The Correct Coding Initiative (CCI) has not yet published any edits for 97532 or 97533, but most coders will recall that a CCI edit prohibited billing 97770 with the physical therapy and occupational therapy re-evaluation codes, 97002 and 97004, as well as most of the evaluation and management codes. Therapists, however, were able to bill for initial evaluations (97001 for physical therapists; 97003 for occupational therapists) with 97770, and the same rules will likely apply to 97532 and 97533.

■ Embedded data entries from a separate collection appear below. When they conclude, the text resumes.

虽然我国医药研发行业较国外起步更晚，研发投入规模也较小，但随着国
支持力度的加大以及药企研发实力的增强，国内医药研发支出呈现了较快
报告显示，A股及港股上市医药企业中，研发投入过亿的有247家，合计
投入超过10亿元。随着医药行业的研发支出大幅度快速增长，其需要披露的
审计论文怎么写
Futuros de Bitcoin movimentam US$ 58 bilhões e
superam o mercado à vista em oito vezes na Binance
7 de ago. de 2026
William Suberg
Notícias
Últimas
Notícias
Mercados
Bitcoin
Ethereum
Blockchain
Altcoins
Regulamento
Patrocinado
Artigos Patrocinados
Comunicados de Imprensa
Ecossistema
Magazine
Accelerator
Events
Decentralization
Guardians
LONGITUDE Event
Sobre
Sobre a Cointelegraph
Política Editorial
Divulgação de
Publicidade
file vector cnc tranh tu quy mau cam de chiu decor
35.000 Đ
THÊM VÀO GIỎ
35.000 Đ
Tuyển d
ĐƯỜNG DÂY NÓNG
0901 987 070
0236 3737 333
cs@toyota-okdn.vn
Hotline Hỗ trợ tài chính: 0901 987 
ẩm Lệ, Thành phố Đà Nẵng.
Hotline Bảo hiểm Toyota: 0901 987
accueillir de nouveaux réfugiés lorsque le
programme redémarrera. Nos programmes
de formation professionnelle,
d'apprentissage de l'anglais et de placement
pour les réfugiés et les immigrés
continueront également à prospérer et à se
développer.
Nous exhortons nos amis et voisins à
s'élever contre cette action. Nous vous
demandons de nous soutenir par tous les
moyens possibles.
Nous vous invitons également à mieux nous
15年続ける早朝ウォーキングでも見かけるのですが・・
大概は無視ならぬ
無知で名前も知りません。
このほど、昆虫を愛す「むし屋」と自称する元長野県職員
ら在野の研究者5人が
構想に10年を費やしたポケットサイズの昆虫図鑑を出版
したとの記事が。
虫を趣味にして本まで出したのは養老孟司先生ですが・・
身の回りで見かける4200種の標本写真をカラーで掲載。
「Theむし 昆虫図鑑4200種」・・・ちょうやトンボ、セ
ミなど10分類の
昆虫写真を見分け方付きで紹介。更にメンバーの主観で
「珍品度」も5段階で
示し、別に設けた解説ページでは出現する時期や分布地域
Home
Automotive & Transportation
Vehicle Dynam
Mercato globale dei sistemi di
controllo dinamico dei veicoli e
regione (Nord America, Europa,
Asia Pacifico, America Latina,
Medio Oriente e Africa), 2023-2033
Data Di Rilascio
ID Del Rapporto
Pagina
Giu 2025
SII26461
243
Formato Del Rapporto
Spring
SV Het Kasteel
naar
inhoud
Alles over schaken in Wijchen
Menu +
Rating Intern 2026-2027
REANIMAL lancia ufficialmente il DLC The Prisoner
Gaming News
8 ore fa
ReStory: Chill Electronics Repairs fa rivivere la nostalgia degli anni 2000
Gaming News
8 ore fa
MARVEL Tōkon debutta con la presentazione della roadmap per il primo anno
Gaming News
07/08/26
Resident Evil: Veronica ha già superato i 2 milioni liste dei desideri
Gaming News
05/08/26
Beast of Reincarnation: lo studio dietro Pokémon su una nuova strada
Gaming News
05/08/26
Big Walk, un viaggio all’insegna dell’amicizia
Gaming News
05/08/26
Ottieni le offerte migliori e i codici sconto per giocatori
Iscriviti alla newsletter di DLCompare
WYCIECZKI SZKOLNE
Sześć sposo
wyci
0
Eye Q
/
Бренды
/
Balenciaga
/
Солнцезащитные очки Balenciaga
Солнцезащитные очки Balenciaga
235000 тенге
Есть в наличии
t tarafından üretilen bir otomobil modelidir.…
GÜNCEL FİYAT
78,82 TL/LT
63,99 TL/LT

Significantly, these are time-based codes, like many other therapeutic procedures and modalities. Because of confusion regarding Medicares rules for billing time-based codes, says Laureen Jandroep, OTR, CPC, CCS-P, owner of A+ Medical Management and Education, a coding and reimbursement consulting firm and a national CPC training curriculum site in Egg Harbor City, N.J., Medicare issued a program memorandum in March 2000 outlining the following guidelines for determining the number of units to bill:
1 unit eight to 22 minutes
2 units 23 to 37 minutes
3 units 38 to 52 minutes
4 units 53 to 67 minutes
5 units 68 to 82 minutes
6 units 83 to 97 minutes
7 units 98 to 112 minutes
8 units 113 to 128 minutes
Any services lasting less than eight minutes should not be billed, Jandroep says. Coders should note that this is a HCFA guideline, and third-party payers may deviate from it and use their own interpretation of how the 15-minute time units should be billed.
According to HCFAs guidelines, Jandroep says, if the therapist performs cognitive skills development (97532) for 10 minutes and therapeutic exercise (97110) for eight minutes, they would add that time, totaling 18 minutes of therapy, and bill it as one unit of 97532, instead of one unit each of 97532 and 97110, because you do not want to report more units than the actual total time. You would use the 97532 instead of the 97110 because that code dominated the treatment time.
As with all codes, state licensing laws dictate which practitioners can bill 97532 and 97533, so you should contact your carrier before billing the new codes to ensure that they have their review policies in place and are recognizing the code. This will help your practice reduce unnecessary denials and speed the claims process.